MATERIAL TO PROCESS
Start of Block

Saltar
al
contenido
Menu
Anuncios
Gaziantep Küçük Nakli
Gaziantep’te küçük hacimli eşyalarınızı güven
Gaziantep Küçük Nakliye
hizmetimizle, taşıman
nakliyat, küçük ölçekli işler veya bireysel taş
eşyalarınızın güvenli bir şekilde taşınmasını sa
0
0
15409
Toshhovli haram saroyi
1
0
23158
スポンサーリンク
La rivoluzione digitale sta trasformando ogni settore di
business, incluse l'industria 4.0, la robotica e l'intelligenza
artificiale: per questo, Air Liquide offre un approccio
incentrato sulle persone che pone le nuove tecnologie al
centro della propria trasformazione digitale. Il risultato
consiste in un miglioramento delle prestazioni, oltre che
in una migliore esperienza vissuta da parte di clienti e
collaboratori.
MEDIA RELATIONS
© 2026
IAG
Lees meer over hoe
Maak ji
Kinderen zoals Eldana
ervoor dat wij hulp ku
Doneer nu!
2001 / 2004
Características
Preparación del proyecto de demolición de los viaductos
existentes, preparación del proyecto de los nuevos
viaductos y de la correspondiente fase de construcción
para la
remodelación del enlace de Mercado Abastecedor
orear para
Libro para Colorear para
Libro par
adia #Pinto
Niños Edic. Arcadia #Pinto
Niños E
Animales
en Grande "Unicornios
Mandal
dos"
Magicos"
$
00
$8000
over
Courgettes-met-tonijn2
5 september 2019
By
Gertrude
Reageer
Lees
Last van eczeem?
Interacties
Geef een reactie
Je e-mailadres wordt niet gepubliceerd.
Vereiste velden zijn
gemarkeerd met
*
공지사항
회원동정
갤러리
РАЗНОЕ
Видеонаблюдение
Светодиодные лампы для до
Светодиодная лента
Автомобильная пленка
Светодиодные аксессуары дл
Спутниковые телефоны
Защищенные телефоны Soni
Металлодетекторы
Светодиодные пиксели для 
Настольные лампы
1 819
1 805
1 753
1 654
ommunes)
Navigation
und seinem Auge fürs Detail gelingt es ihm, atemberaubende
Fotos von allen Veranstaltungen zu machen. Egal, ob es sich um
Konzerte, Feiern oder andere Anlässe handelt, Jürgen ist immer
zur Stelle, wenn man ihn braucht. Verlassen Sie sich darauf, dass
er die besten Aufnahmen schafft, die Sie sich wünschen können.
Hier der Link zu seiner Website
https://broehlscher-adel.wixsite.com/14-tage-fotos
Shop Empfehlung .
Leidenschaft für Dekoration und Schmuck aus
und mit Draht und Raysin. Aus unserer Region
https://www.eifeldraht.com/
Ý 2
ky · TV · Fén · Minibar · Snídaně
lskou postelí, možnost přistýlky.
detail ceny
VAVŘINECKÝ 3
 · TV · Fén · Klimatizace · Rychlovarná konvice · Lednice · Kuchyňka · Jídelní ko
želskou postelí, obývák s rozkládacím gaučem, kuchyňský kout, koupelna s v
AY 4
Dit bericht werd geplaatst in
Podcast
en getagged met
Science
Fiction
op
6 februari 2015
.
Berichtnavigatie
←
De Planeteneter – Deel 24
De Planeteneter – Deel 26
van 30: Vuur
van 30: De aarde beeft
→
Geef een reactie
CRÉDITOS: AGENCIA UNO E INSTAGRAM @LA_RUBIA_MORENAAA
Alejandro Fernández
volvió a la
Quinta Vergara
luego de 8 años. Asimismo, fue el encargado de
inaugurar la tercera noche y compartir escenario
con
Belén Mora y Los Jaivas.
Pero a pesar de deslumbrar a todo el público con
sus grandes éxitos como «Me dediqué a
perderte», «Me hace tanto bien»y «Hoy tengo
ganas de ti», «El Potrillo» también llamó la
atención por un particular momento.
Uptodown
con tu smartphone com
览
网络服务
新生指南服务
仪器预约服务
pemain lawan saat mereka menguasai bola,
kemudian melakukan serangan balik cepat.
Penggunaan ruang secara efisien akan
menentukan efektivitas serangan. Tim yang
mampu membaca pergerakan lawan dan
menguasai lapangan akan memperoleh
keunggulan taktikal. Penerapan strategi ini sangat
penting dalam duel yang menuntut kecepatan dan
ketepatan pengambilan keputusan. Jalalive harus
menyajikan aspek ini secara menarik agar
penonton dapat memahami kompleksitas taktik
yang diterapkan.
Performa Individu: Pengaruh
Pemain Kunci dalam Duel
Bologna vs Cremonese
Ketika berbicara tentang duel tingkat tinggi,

End of Block

TASK OBJECTIVE
Repeat the lines from the first one through the line containing "und seinem Auge", swapping "Navigation" for "Site navigation" and leaving everything else unchanged.

RESPONSE TO THIS TASK
Saltar
al
contenido
Menu
Anuncios
Gaziantep Küçük Nakli
Gaziantep’te küçük hacimli eşyalarınızı güven
Gaziantep Küçük Nakliye
hizmetimizle, taşıman
nakliyat, küçük ölçekli işler veya bireysel taş
eşyalarınızın güvenli bir şekilde taşınmasını sa
0
0
15409
Toshhovli haram saroyi
1
0
23158
スポンサーリンク
La rivoluzione digitale sta trasformando ogni settore di
business, incluse l'industria 4.0, la robotica e l'intelligenza
artificiale: per questo, Air Liquide offre un approccio
incentrato sulle persone che pone le nuove tecnologie al
centro della propria trasformazione digitale. Il risultato
consiste in un miglioramento delle prestazioni, oltre che
in una migliore esperienza vissuta da parte di clienti e
collaboratori.
MEDIA RELATIONS
© 2026
IAG
Lees meer over hoe
Maak ji
Kinderen zoals Eldana
ervoor dat wij hulp ku
Doneer nu!
2001 / 2004
Características
Preparación del proyecto de demolición de los viaductos
existentes, preparación del proyecto de los nuevos
viaductos y de la correspondiente fase de construcción
para la
remodelación del enlace de Mercado Abastecedor
orear para
Libro para Colorear para
Libro par
adia #Pinto
Niños Edic. Arcadia #Pinto
Niños E
Animales
en Grande "Unicornios
Mandal
dos"
Magicos"
$
00
$8000
over
Courgettes-met-tonijn2
5 september 2019
By
Gertrude
Reageer
Lees
Last van eczeem?
Interacties
Geef een reactie
Je e-mailadres wordt niet gepubliceerd.
Vereiste velden zijn
gemarkeerd met
*
공지사항
회원동정
갤러리
РАЗНОЕ
Видеонаблюдение
Светодиодные лампы для до
Светодиодная лента
Автомобильная пленка
Светодиодные аксессуары дл
Спутниковые телефоны
Защищенные телефоны Soni
Металлодетекторы
Светодиодные пиксели для 
Настольные лампы
1 819
1 805
1 753
1 654
ommunes)
Site navigation
und seinem Auge fürs Detail gelingt es ihm, atemberaubende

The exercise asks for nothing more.